> Explore the material:
A – In the StrapBandit text, in what year did Ken Payne watch a customer struggle to get plastic strapping through a demo pallet?
B – Reproduce the StrapBandit text from "In 2014, while" to "professional grade tool.".

> Provided text:
StrapBandit was conceived on the notion that there had to be a better way to thread strapping through pallets. Threading is the first of three critical steps, followed by tensioning and sealing. The last two were figured out decades ago with sealing tools and tensioning tools, and an industry has evolved around these. Yet the first, and arguably most physical task, remained the most underserved until now.
In 2014, while demonstrating a friction sealing tool, Ken Payne, StrapBandit’s founder, watched a customer struggle to get plastic strapping through the demo pallet. The space between pallets was too tight to get their makeshift corner board tool into the gap. He’d seen this clumsy process many times in his 20-year packaging career – workers on their knees, fishing strapping through pallets using jimmy rigged devices made of broomsticks, pieces of pipe and such. None of them had a professional grade tool.
The industry functioned for decades with sticks, awkwardly wielded by weary workers. For a person handling 25 pallets a day, that’s more than 25,000 times a year they must stressfully bend or kneel to perform their job. And while the industry does offer a few tools, they’re mostly ill-conceived sticks themselves that are clumsy to use and with little or no distribution. The need for a purpose-built tool was vastly underestimated and complacently overlooked.

> Provided data:

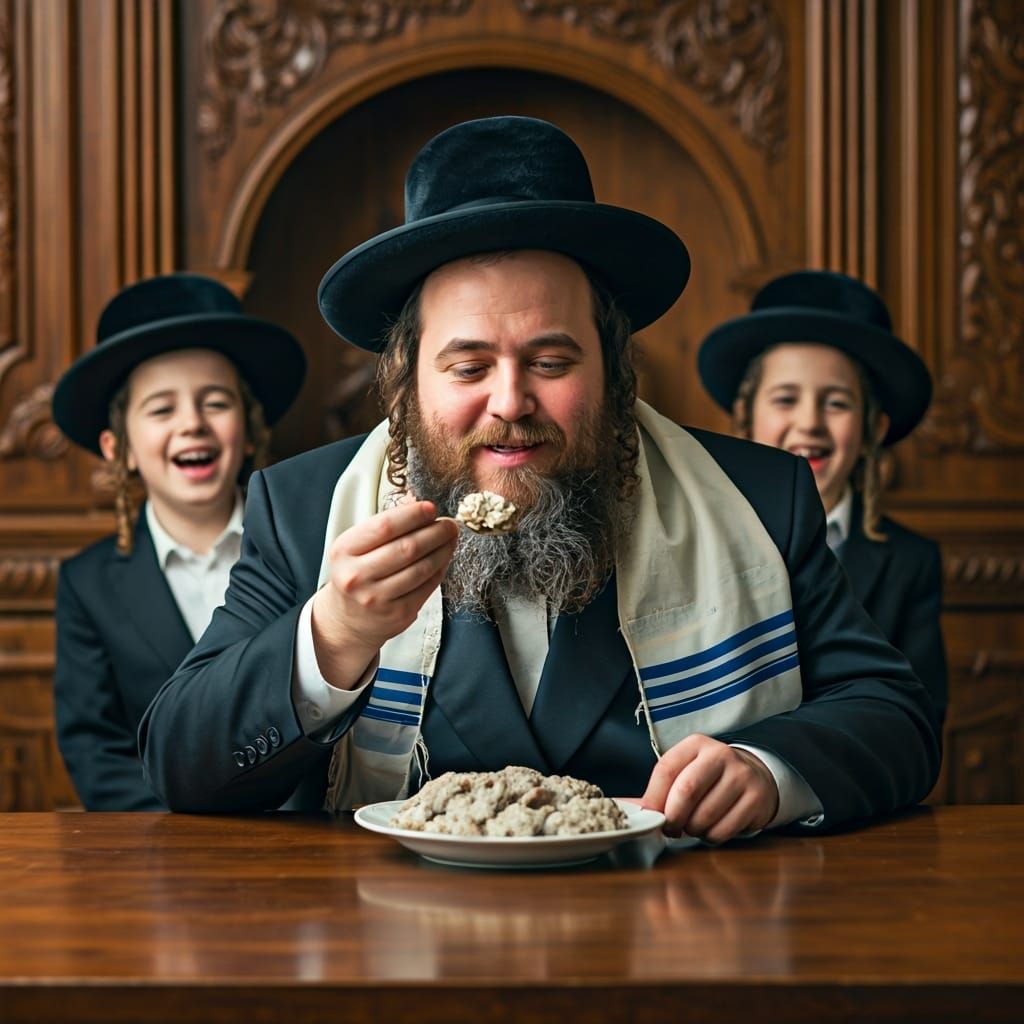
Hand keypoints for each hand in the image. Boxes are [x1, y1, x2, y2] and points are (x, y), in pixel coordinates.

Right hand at [311, 501, 458, 687]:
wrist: (347, 619)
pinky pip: (427, 587)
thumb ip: (386, 525)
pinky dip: (440, 569)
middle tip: (449, 524)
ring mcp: (377, 599)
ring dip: (443, 550)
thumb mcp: (357, 546)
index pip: (384, 527)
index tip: (431, 507)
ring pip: (421, 568)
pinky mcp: (397, 614)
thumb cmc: (357, 572)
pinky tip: (444, 558)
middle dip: (435, 532)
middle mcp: (357, 576)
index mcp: (344, 551)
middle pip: (407, 548)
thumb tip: (420, 504)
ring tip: (450, 538)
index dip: (412, 515)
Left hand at [641, 734, 779, 843]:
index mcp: (696, 744)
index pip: (666, 769)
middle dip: (673, 817)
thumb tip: (624, 806)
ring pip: (704, 815)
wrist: (756, 778)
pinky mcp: (755, 798)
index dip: (653, 798)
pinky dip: (711, 837)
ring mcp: (741, 775)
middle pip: (686, 791)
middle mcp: (720, 754)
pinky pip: (723, 829)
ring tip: (693, 826)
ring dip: (692, 830)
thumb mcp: (686, 772)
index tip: (650, 815)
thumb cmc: (710, 779)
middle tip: (670, 829)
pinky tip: (712, 828)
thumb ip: (658, 789)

> Responses by item number:
A – 2014

B –
In 2014, while demonstrating a friction sealing tool, Ken Payne, StrapBandit’s founder, watched a customer struggle to get plastic strapping through the demo pallet. The space between pallets was too tight to get their makeshift corner board tool into the gap. He’d seen this clumsy process many times in his 20-year packaging career – workers on their knees, fishing strapping through pallets using jimmy rigged devices made of broomsticks, pieces of pipe and such. None of them had a professional grade tool.